The Legal Requirements
Reaffirmation agreements must meet specific legal standards to be valid:
- The agreement must be voluntary – no one can force you to sign
- It must be filed within 60 days after your first creditors’ meeting
- You have the right to cancel within 60 days after signing or before discharge, whichever comes first
- The court must find that reaffirmation won’t cause undue hardship
If you have an attorney, they must certify that you were fully informed and that the agreement won’t create financial hardship. Without an attorney, you’ll need to attend a court hearing where a judge reviews your decision.
Risks and Disadvantages
Before signing a reaffirmation agreement, consider these serious drawbacks:
No Second Chance
Once reaffirmed, the debt cannot be discharged in your current bankruptcy. If you can’t make payments later, you’re still responsible for the full amount.
Collection Actions Return
If you default on a reaffirmed debt, creditors can sue you, garnish wages, and use other collection methods that bankruptcy normally prevents.
Financial Strain
Reaffirming debt means less money for living expenses and rebuilding your financial life after bankruptcy.
Alternatives to Consider
Before reaffirming, explore these options:
- Redemption: Pay the current value of secured property in one lump sum instead of the full loan balance
- Voluntary surrender: Return the property and discharge the debt
- Retain and pay: Keep making payments without reaffirming (not allowed in all jurisdictions)

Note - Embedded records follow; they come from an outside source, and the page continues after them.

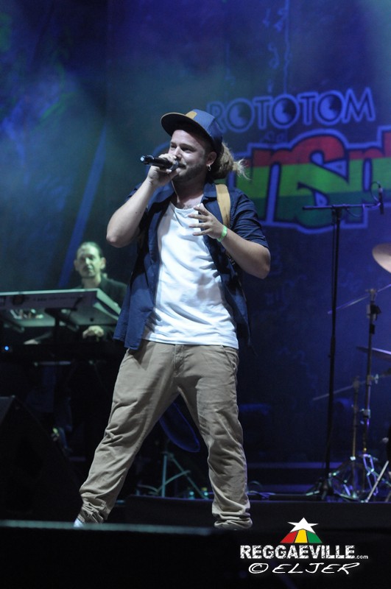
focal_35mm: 128
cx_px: 196
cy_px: 294
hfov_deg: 10.7
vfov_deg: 16.1
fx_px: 2083
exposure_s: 1/200
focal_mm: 85
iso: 2000
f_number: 4
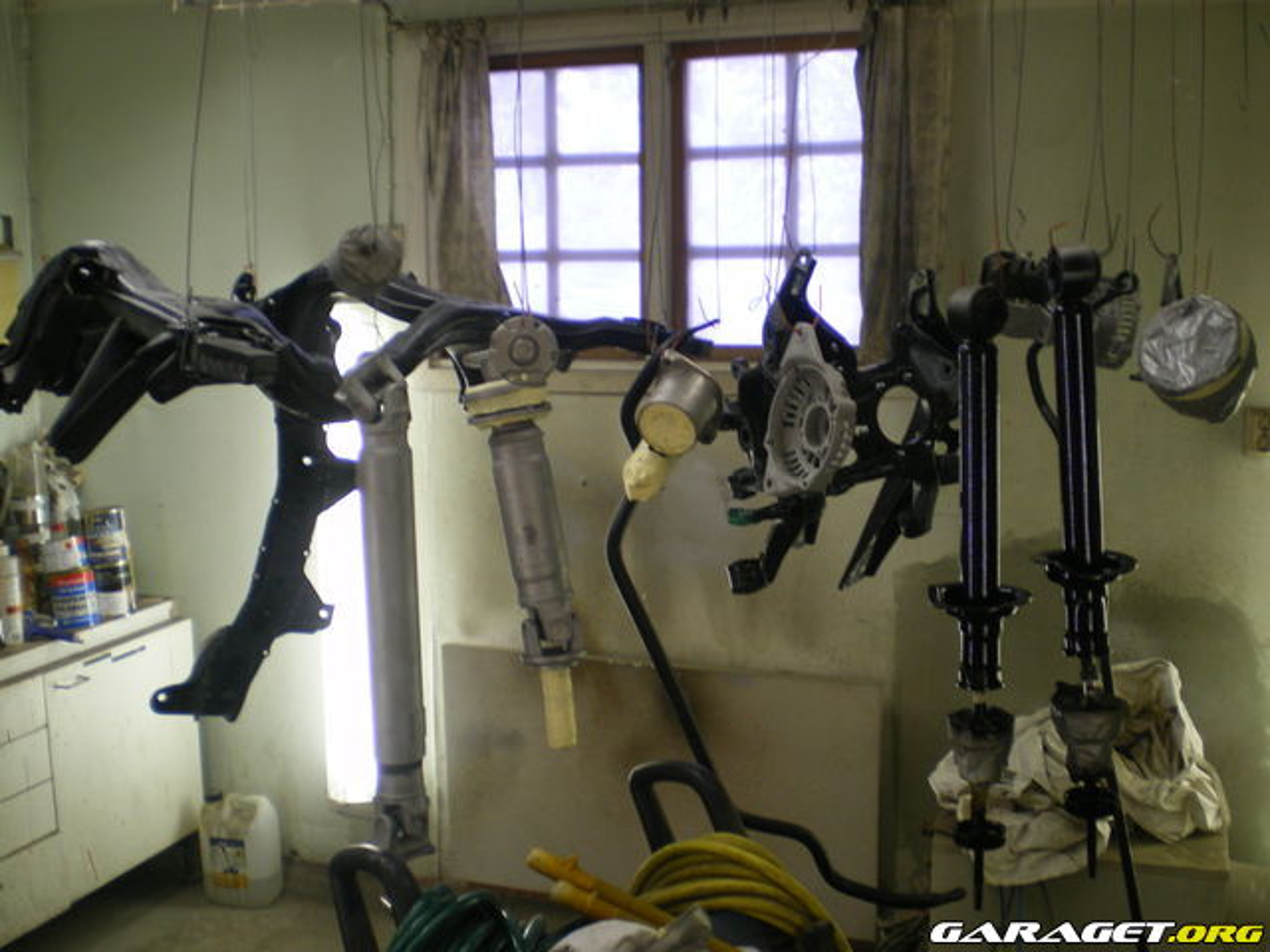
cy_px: 476
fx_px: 1394
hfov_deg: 49.0
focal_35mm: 38
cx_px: 635
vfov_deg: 37.7
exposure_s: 1/30
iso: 100
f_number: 3.1
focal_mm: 6.3
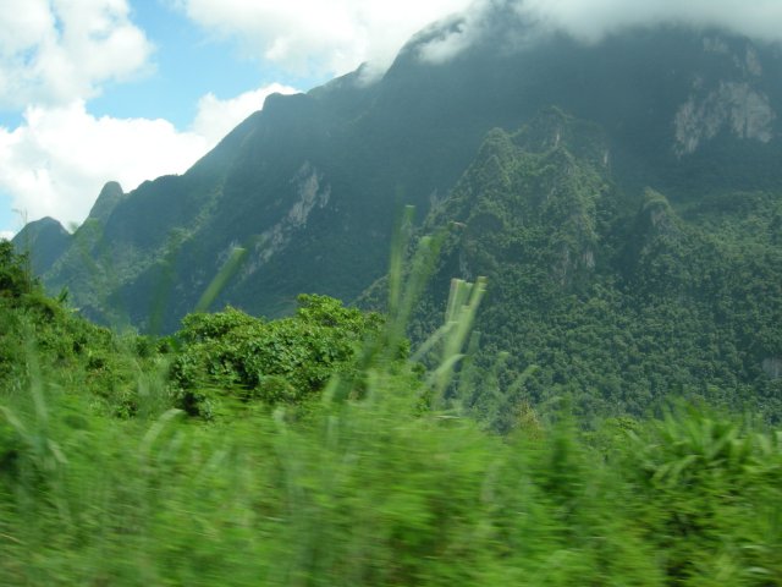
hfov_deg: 51.4
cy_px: 294
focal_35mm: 36
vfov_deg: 39.7
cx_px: 391
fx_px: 813
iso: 64
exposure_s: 1/190
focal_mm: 7.5
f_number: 4.8
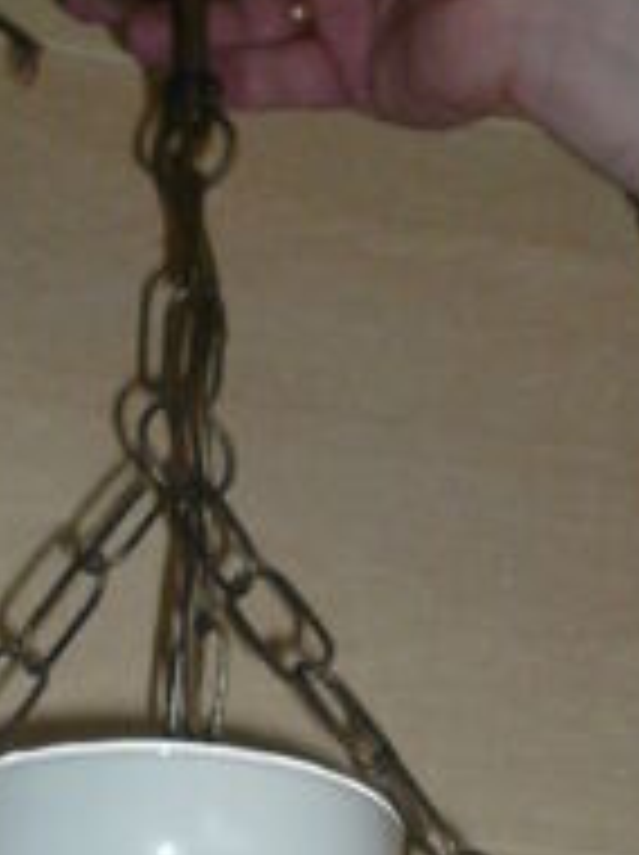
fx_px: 2664
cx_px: 122
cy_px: 1094
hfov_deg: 13.6
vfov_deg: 17.2
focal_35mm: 108
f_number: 2.9
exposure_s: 1/30
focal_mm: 5.2
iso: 100
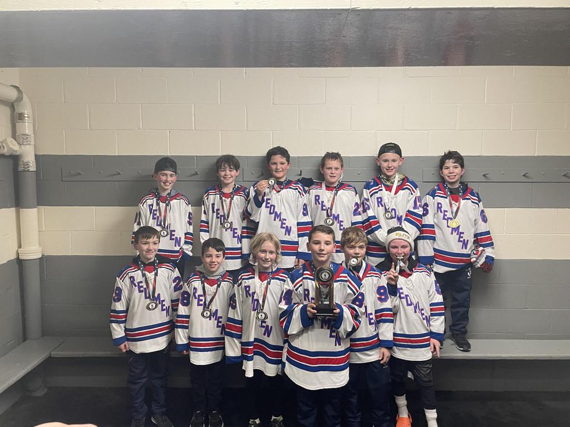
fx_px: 428
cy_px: 214
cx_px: 285
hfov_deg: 67.3
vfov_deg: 53.1
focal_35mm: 26
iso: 160
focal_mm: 4.2
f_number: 1.6
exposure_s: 1/53
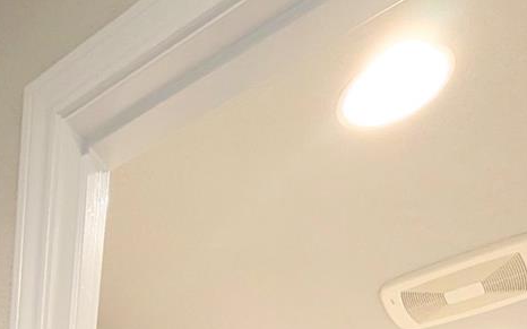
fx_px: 603
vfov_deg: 14.3
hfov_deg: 36.6
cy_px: 831
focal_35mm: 42
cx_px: -101
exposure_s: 1/40
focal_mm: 2.02
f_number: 1.7
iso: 163
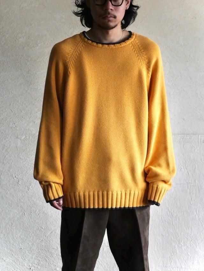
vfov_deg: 22.3
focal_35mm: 88
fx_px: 691
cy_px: 136
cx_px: 102
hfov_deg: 16.8
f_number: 4
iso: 2500
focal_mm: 44
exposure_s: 1/100
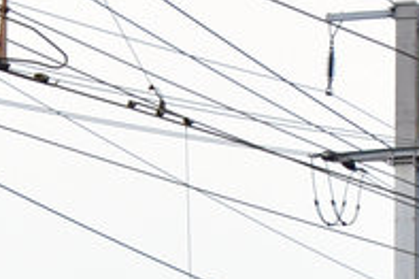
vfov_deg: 2.1
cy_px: 742
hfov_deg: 3.2
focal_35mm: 641
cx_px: -11
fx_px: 7454
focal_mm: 70
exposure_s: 1/1000
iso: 320
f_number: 5.6
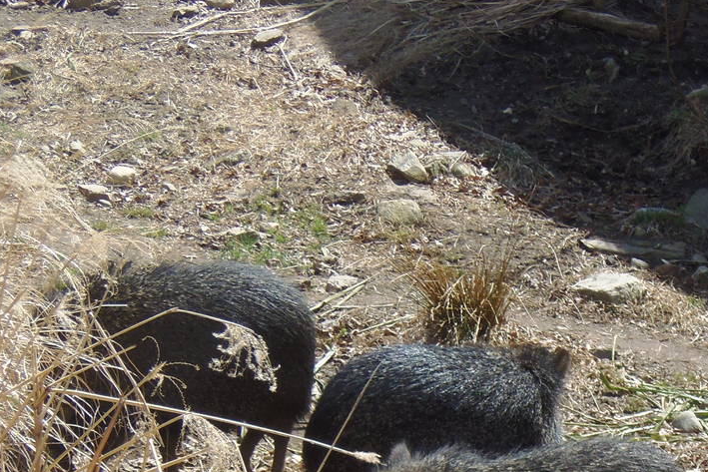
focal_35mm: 115
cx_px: 619
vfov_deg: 11.8
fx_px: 2262
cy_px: 475
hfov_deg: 17.6
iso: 64
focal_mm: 9.1
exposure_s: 1/400
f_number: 3.8
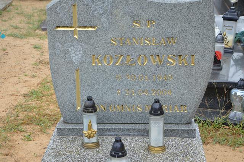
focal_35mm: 75
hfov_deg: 27.0
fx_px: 508
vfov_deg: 18.2
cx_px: 122
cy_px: 81
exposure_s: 1/125
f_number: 5.6
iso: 320
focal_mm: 50
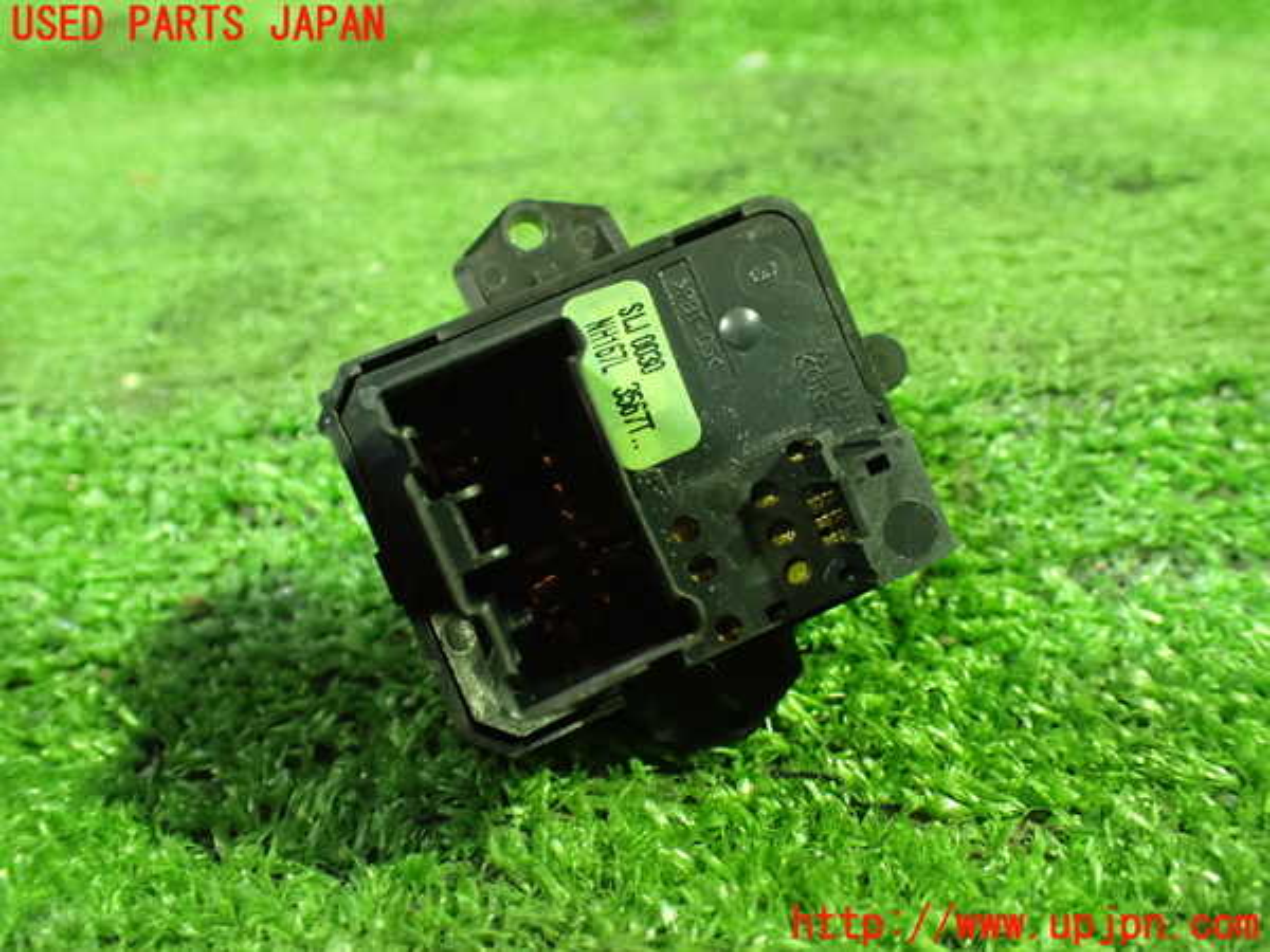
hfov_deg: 60.0
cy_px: 476
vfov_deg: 46.8
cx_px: 635
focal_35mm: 30
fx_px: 1101
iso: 1250
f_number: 2.3
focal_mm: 5.4
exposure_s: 1/30
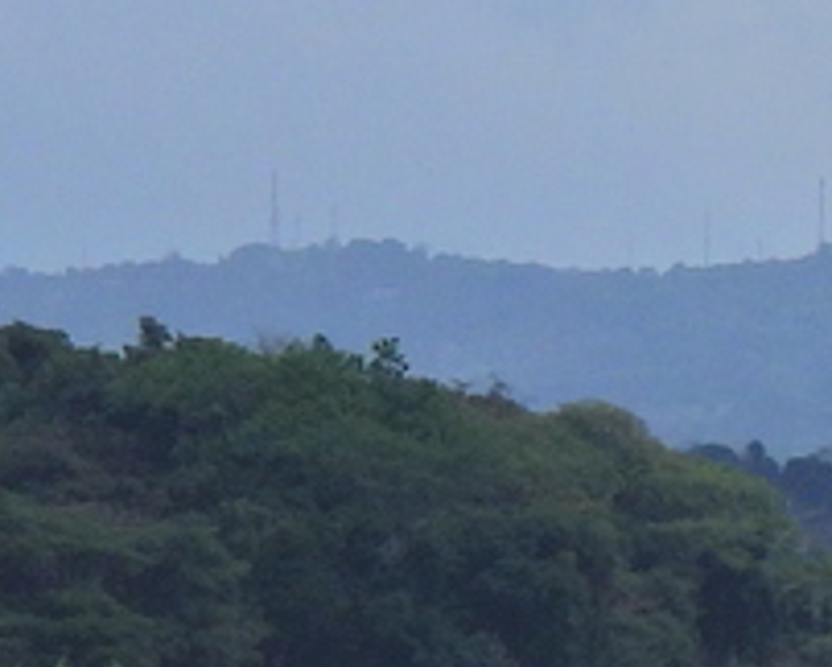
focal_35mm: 1237
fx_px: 30489
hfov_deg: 1.6
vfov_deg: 1.3
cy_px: 494
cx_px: 2620
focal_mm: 35.7
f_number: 4.5
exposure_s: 1/1600
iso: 100
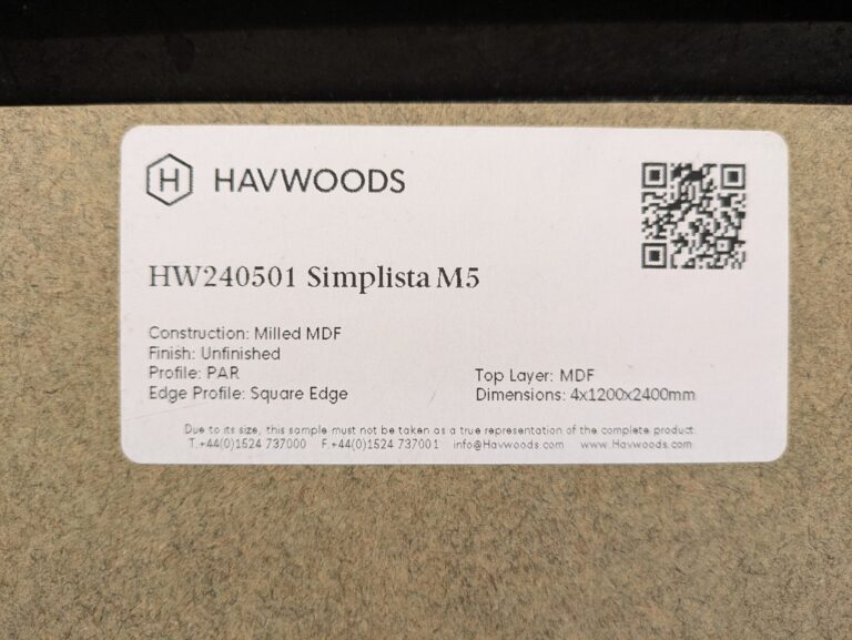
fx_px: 616
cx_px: 426
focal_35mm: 25
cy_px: 320
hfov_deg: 69.4
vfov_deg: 54.9
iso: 398
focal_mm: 5.43
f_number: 1.89
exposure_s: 1/100
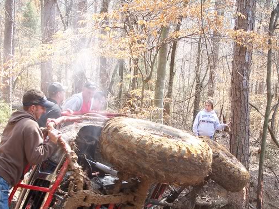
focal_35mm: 59
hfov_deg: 32.7
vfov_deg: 24.5
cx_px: 155
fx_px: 475
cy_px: 160
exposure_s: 1/60
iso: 64
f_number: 2.8
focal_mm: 7.8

- Negotiate new terms: Work with creditors for better payment arrangements
Making the Right Decision
Deciding whether to sign a reaffirmation agreement requires careful thought about your financial situation. Ask yourself:
- Can I realistically afford the payments long-term?
- Is the property essential for my work or family?
- Could I replace the item for less than what I owe?
- Am I reaffirming out of emotion rather than practical need?
Remember, bankruptcy exists to give you a fresh financial start. Reaffirming debt works against this goal, so make sure the benefits clearly outweigh the risks in your specific situation.
Getting Professional Help
Because reaffirmation agreements have lasting consequences, it’s wise to consult with a bankruptcy attorney before signing. They can review your budget, explain your options, and help you understand whether reaffirmation makes sense for your circumstances.
Your attorney can also negotiate with creditors for better terms or explore alternatives that might better serve your interests. Even if you’re handling bankruptcy without a lawyer, consider getting legal advice specifically about reaffirmation decisions.
Reaffirmation agreements can be useful tools in specific situations, but they require careful consideration. Take time to understand all your options and make choices that support your long-term financial recovery.